(MATERIAL SUPPLIED begins)
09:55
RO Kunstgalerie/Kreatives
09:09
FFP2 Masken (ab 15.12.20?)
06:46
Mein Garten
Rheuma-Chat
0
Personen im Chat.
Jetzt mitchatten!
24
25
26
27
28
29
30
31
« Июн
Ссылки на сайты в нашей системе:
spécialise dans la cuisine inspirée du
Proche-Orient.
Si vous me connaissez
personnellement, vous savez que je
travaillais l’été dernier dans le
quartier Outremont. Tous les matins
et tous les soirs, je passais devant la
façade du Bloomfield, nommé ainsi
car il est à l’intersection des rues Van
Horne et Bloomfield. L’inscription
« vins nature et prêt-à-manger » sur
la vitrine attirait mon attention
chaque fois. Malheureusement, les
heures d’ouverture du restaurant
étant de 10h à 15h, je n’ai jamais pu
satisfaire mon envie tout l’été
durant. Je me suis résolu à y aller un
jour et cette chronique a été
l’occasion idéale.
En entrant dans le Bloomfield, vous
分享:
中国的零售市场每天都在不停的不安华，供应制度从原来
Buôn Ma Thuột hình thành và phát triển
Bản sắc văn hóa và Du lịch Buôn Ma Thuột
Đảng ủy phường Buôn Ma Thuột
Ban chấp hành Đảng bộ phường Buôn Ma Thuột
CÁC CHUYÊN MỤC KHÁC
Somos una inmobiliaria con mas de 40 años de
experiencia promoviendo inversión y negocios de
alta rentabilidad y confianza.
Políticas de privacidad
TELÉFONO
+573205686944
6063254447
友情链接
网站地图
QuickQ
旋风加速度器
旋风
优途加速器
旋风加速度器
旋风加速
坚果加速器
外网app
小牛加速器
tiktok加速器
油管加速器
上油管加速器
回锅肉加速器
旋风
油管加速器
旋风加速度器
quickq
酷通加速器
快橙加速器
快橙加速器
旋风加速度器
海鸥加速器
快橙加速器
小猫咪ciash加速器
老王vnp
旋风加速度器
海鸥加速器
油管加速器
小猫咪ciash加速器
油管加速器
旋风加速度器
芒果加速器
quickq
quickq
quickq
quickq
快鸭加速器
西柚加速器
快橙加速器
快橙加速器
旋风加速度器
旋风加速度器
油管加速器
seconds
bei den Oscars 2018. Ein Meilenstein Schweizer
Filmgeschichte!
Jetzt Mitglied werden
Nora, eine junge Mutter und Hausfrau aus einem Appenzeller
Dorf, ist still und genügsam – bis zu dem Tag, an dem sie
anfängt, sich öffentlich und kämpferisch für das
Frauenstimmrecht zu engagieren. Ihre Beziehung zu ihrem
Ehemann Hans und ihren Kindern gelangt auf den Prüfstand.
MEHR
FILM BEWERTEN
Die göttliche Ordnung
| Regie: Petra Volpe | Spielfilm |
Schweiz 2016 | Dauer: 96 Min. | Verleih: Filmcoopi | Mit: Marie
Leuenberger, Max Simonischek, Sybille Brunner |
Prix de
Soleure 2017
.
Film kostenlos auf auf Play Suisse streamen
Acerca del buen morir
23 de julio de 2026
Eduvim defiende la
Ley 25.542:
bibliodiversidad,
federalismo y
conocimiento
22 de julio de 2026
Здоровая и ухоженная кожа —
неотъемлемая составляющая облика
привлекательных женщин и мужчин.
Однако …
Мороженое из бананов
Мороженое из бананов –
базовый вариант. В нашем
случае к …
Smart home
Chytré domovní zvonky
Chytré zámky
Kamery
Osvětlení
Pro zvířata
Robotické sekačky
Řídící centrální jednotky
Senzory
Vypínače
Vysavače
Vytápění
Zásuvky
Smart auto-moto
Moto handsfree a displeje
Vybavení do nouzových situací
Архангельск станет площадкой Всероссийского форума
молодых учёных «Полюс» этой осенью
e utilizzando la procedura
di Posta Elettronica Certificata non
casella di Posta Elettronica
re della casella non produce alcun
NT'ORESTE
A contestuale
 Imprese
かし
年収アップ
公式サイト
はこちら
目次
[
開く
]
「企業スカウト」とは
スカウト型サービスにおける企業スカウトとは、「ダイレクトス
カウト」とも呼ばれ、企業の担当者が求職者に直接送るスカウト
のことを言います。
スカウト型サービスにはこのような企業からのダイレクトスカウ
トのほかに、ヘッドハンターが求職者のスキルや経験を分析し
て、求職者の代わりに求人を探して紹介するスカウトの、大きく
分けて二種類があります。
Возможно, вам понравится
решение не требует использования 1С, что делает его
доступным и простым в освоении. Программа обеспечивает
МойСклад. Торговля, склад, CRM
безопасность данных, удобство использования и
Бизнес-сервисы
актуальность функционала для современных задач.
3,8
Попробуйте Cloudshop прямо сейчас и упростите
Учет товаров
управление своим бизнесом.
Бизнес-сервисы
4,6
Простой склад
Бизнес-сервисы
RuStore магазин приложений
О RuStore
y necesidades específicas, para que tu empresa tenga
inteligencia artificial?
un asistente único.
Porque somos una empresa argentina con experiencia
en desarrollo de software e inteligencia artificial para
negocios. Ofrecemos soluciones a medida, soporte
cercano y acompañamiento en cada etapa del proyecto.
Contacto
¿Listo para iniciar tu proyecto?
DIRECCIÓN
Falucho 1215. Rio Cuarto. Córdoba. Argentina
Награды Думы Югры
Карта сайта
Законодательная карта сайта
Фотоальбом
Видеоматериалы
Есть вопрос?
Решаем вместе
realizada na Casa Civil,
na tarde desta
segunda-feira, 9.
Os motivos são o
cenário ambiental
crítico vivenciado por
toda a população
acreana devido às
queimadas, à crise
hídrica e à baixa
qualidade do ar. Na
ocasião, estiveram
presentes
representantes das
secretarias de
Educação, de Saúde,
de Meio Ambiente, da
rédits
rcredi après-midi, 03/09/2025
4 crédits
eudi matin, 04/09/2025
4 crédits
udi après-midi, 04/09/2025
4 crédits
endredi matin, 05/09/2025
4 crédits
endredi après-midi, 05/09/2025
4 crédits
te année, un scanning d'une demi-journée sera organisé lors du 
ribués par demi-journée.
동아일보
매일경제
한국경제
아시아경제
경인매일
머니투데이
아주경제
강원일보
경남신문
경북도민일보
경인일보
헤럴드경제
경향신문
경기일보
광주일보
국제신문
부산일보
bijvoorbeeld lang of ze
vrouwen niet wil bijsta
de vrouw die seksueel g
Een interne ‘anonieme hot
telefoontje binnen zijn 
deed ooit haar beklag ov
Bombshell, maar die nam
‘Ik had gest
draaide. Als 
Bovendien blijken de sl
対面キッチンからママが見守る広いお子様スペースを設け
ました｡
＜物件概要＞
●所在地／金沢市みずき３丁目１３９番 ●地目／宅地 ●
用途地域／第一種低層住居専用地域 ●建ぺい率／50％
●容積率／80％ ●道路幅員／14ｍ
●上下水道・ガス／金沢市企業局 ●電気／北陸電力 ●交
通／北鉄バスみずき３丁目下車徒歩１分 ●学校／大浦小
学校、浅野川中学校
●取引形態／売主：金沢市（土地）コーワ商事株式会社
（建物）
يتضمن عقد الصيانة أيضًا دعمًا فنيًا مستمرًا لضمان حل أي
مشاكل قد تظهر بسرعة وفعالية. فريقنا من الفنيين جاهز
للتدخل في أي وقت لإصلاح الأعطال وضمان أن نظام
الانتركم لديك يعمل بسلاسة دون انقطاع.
(MATERIAL SUPPLIED ends)
[TO DO] Please extract every line of text from the listing above and reproduce each one verbatim.

[FINISHED TASK]
09:55
RO Kunstgalerie/Kreatives
09:09
FFP2 Masken (ab 15.12.20?)
06:46
Mein Garten
Rheuma-Chat
0
Personen im Chat.
Jetzt mitchatten!
24
25
26
27
28
29
30
31
« Июн
Ссылки на сайты в нашей системе:
spécialise dans la cuisine inspirée du
Proche-Orient.
Si vous me connaissez
personnellement, vous savez que je
travaillais l’été dernier dans le
quartier Outremont. Tous les matins
et tous les soirs, je passais devant la
façade du Bloomfield, nommé ainsi
car il est à l’intersection des rues Van
Horne et Bloomfield. L’inscription
« vins nature et prêt-à-manger » sur
la vitrine attirait mon attention
chaque fois. Malheureusement, les
heures d’ouverture du restaurant
étant de 10h à 15h, je n’ai jamais pu
satisfaire mon envie tout l’été
durant. Je me suis résolu à y aller un
jour et cette chronique a été
l’occasion idéale.
En entrant dans le Bloomfield, vous
分享:
中国的零售市场每天都在不停的不安华，供应制度从原来
Buôn Ma Thuột hình thành và phát triển
Bản sắc văn hóa và Du lịch Buôn Ma Thuột
Đảng ủy phường Buôn Ma Thuột
Ban chấp hành Đảng bộ phường Buôn Ma Thuột
CÁC CHUYÊN MỤC KHÁC
Somos una inmobiliaria con mas de 40 años de
experiencia promoviendo inversión y negocios de
alta rentabilidad y confianza.
Políticas de privacidad
TELÉFONO
+573205686944
6063254447
友情链接
网站地图
QuickQ
旋风加速度器
旋风
优途加速器
旋风加速度器
旋风加速
坚果加速器
外网app
小牛加速器
tiktok加速器
油管加速器
上油管加速器
回锅肉加速器
旋风
油管加速器
旋风加速度器
quickq
酷通加速器
快橙加速器
快橙加速器
旋风加速度器
海鸥加速器
快橙加速器
小猫咪ciash加速器
老王vnp
旋风加速度器
海鸥加速器
油管加速器
小猫咪ciash加速器
油管加速器
旋风加速度器
芒果加速器
quickq
quickq
quickq
quickq
快鸭加速器
西柚加速器
快橙加速器
快橙加速器
旋风加速度器
旋风加速度器
油管加速器
seconds
bei den Oscars 2018. Ein Meilenstein Schweizer
Filmgeschichte!
Jetzt Mitglied werden
Nora, eine junge Mutter und Hausfrau aus einem Appenzeller
Dorf, ist still und genügsam – bis zu dem Tag, an dem sie
anfängt, sich öffentlich und kämpferisch für das
Frauenstimmrecht zu engagieren. Ihre Beziehung zu ihrem
Ehemann Hans und ihren Kindern gelangt auf den Prüfstand.
MEHR
FILM BEWERTEN
Die göttliche Ordnung
| Regie: Petra Volpe | Spielfilm |
Schweiz 2016 | Dauer: 96 Min. | Verleih: Filmcoopi | Mit: Marie
Leuenberger, Max Simonischek, Sybille Brunner |
Prix de
Soleure 2017
.
Film kostenlos auf auf Play Suisse streamen
Acerca del buen morir
23 de julio de 2026
Eduvim defiende la
Ley 25.542:
bibliodiversidad,
federalismo y
conocimiento
22 de julio de 2026
Здоровая и ухоженная кожа —
неотъемлемая составляющая облика
привлекательных женщин и мужчин.
Однако …
Мороженое из бананов
Мороженое из бананов –
базовый вариант. В нашем
случае к …
Smart home
Chytré domovní zvonky
Chytré zámky
Kamery
Osvětlení
Pro zvířata
Robotické sekačky
Řídící centrální jednotky
Senzory
Vypínače
Vysavače
Vytápění
Zásuvky
Smart auto-moto
Moto handsfree a displeje
Vybavení do nouzových situací
Архангельск станет площадкой Всероссийского форума
молодых учёных «Полюс» этой осенью
e utilizzando la procedura
di Posta Elettronica Certificata non
casella di Posta Elettronica
re della casella non produce alcun
NT'ORESTE
A contestuale
 Imprese
かし
年収アップ
公式サイト
はこちら
目次
[
開く
]
「企業スカウト」とは
スカウト型サービスにおける企業スカウトとは、「ダイレクトス
カウト」とも呼ばれ、企業の担当者が求職者に直接送るスカウト
のことを言います。
スカウト型サービスにはこのような企業からのダイレクトスカウ
トのほかに、ヘッドハンターが求職者のスキルや経験を分析し
て、求職者の代わりに求人を探して紹介するスカウトの、大きく
分けて二種類があります。
Возможно, вам понравится
решение не требует использования 1С, что делает его
доступным и простым в освоении. Программа обеспечивает
МойСклад. Торговля, склад, CRM
безопасность данных, удобство использования и
Бизнес-сервисы
актуальность функционала для современных задач.
3,8
Попробуйте Cloudshop прямо сейчас и упростите
Учет товаров
управление своим бизнесом.
Бизнес-сервисы
4,6
Простой склад
Бизнес-сервисы
RuStore магазин приложений
О RuStore
y necesidades específicas, para que tu empresa tenga
inteligencia artificial?
un asistente único.
Porque somos una empresa argentina con experiencia
en desarrollo de software e inteligencia artificial para
negocios. Ofrecemos soluciones a medida, soporte
cercano y acompañamiento en cada etapa del proyecto.
Contacto
¿Listo para iniciar tu proyecto?
DIRECCIÓN
Falucho 1215. Rio Cuarto. Córdoba. Argentina
Награды Думы Югры
Карта сайта
Законодательная карта сайта
Фотоальбом
Видеоматериалы
Есть вопрос?
Решаем вместе
realizada na Casa Civil,
na tarde desta
segunda-feira, 9.
Os motivos são o
cenário ambiental
crítico vivenciado por
toda a população
acreana devido às
queimadas, à crise
hídrica e à baixa
qualidade do ar. Na
ocasião, estiveram
presentes
representantes das
secretarias de
Educação, de Saúde,
de Meio Ambiente, da
rédits
rcredi après-midi, 03/09/2025
4 crédits
eudi matin, 04/09/2025
4 crédits
udi après-midi, 04/09/2025
4 crédits
endredi matin, 05/09/2025
4 crédits
endredi après-midi, 05/09/2025
4 crédits
te année, un scanning d'une demi-journée sera organisé lors du 
ribués par demi-journée.
동아일보
매일경제
한국경제
아시아경제
경인매일
머니투데이
아주경제
강원일보
경남신문
경북도민일보
경인일보
헤럴드경제
경향신문
경기일보
광주일보
국제신문
부산일보
bijvoorbeeld lang of ze
vrouwen niet wil bijsta
de vrouw die seksueel g
Een interne ‘anonieme hot
telefoontje binnen zijn 
deed ooit haar beklag ov
Bombshell, maar die nam
‘Ik had gest
draaide. Als 
Bovendien blijken de sl
対面キッチンからママが見守る広いお子様スペースを設け
ました｡
＜物件概要＞
●所在地／金沢市みずき３丁目１３９番 ●地目／宅地 ●
用途地域／第一種低層住居専用地域 ●建ぺい率／50％
●容積率／80％ ●道路幅員／14ｍ
●上下水道・ガス／金沢市企業局 ●電気／北陸電力 ●交
通／北鉄バスみずき３丁目下車徒歩１分 ●学校／大浦小
学校、浅野川中学校
●取引形態／売主：金沢市（土地）コーワ商事株式会社
（建物）
يتضمن عقد الصيانة أيضًا دعمًا فنيًا مستمرًا لضمان حل أي
مشاكل قد تظهر بسرعة وفعالية. فريقنا من الفنيين جاهز
للتدخل في أي وقت لإصلاح الأعطال وضمان أن نظام
الانتركم لديك يعمل بسلاسة دون انقطاع.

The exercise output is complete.